Inspired partially by this and the fact that there are many photographers these days who have never shot with film in their life, it makes sense for the industry to move away from this naming convention. Because of this, when medium format camera companies use the term “Full Frame” to describe their sensors it’s easy for someone to believe that the sensor is the size of 35mm film instead of a 645 film surface. Trust me, I’ve seen the emails! In that case, it would be tougher for someone to justify a purchase.
Even so, it still makes no sense as even APS-C film had its own sizes.
In fact, it would make sense to call the 1.5x crop factor APS-C sensors that most camera manufacturers use a full frame APS sensor. On that line of thinking, an Olympus Pen (the vintage film cameras) would be called a half-frame camera because of it being based on the comparison to 35mm film. However, the difference there is that it still used 35mm film whereas APS film cameras did not. The disconnect once again came from DSLRs being invented that used a smaller APS sensor but also lenses designed for use with larger than APS 35mm film.

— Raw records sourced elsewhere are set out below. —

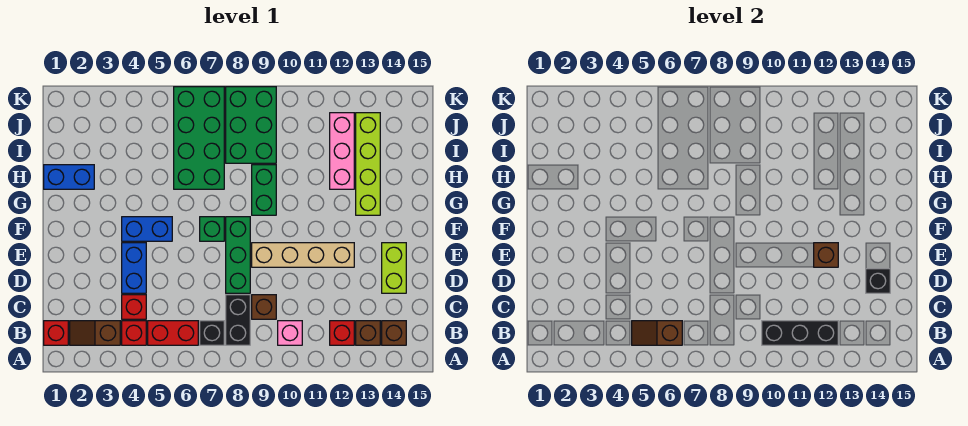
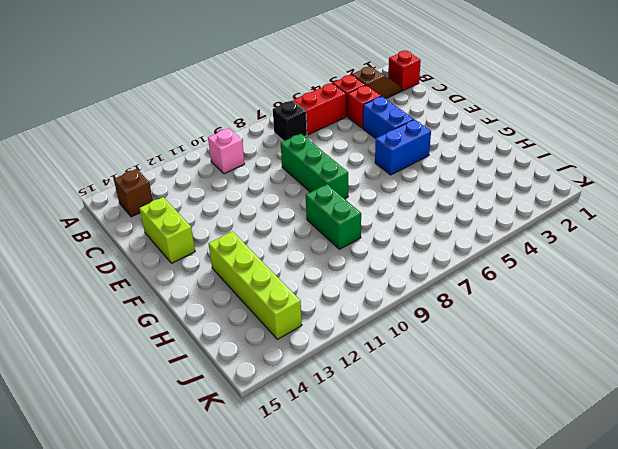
none -> black 1x2 brick [226,295,250,345]
none -> red 1x1 brick [330,321,354,345]
none -> brown 1x1 brick [356,321,380,345]

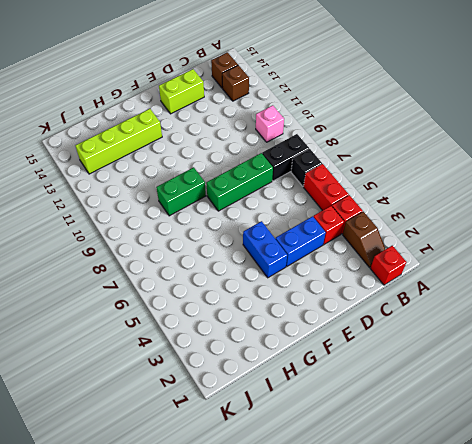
none -> red 1x1 brick [330,321,354,345]
none -> brown 1x1 brick [252,295,276,319]
none -> tan 1x4 brick [252,243,354,267]

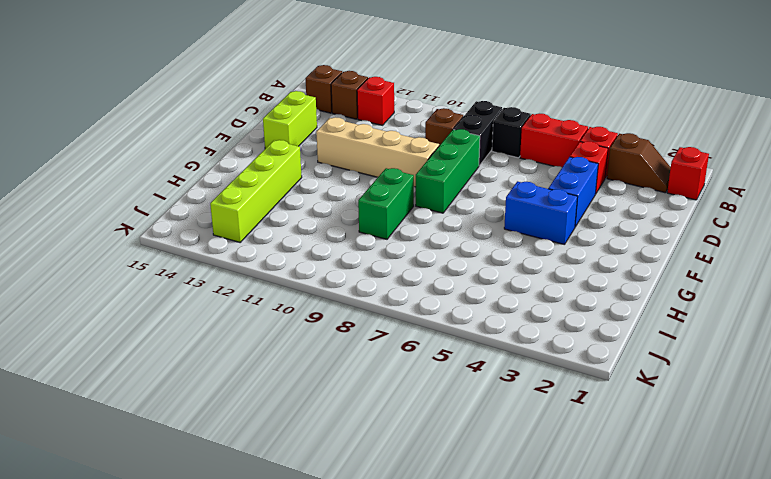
none -> pink 1x1 brick [278,321,302,345]
none -> green 1x1 brick [200,217,224,241]
none -> blue 1x2 brick [44,165,94,189]

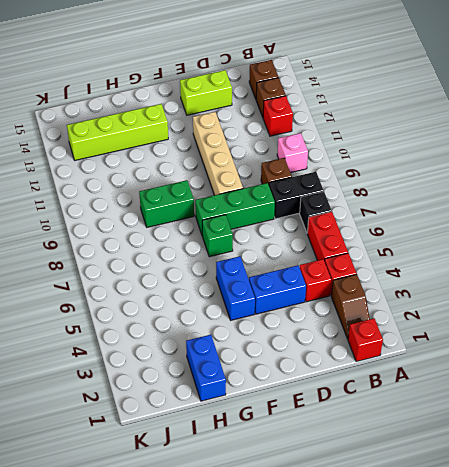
none -> green 2x4 brick [174,87,224,189]
none -> pink 1x3 brick [330,113,354,189]
none -> green 2x3 brick [226,87,276,163]

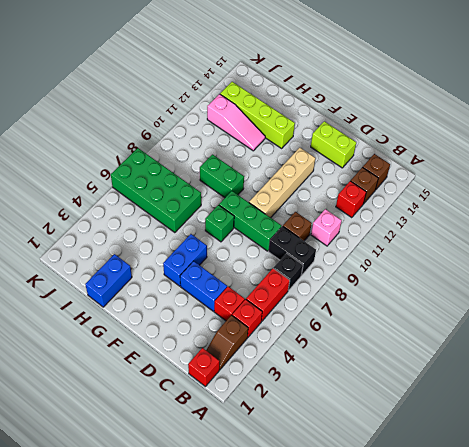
pink 1x3 slope [207,94,265,151] -> pink 1x3 brick [330,113,354,189]
none -> green 2x3 brick [226,87,276,163]
none -> brown 1x2 slope [632,321,682,345]
none -> black 1x3 brick [762,321,838,345]

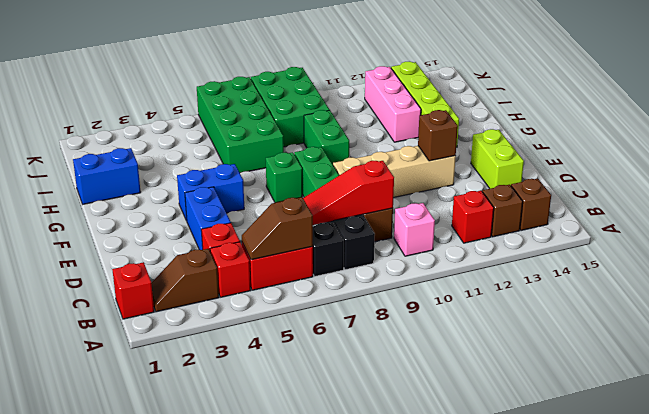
red 1x3 slope [303,161,394,225] -> none
none -> black 1x3 brick [762,321,838,345]
none -> black 1x1 brick [866,269,890,293]

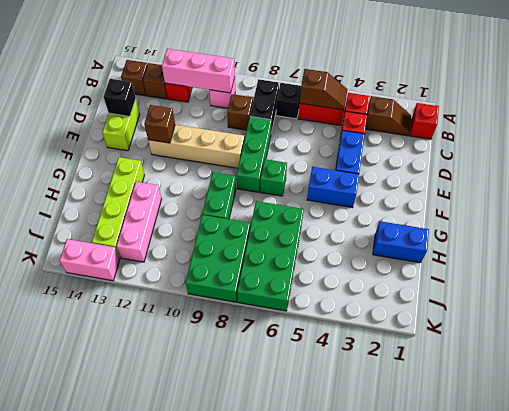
pink 1x3 brick [162,49,235,93] -> black 1x3 brick [762,321,838,345]
pink 1x2 brick [60,239,120,281] -> none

When you look at the sizes of other film planes and how large some can be when speaking comparatively, it makes sense that one could argue that 645 could be the true full frame sensor for professionals in the digital. But indeed, these days full frame is often synonymous with a 35mm equivalent sensor size. Beyond that, everyone these days knows that there are professionals who do fantastic work with APS-C sensors, Four Thirds sensors, and even point and shoots. Again, on that line of thinking, one could argue that not having a full frame 35mm sensor could be putting down APS-C sensor cameras when indeed they’re quite exceptional.
The industry should move forward from this naming convention as even in 10 years it would mean that APS sensors would still not be up to par with a 35mm sensor.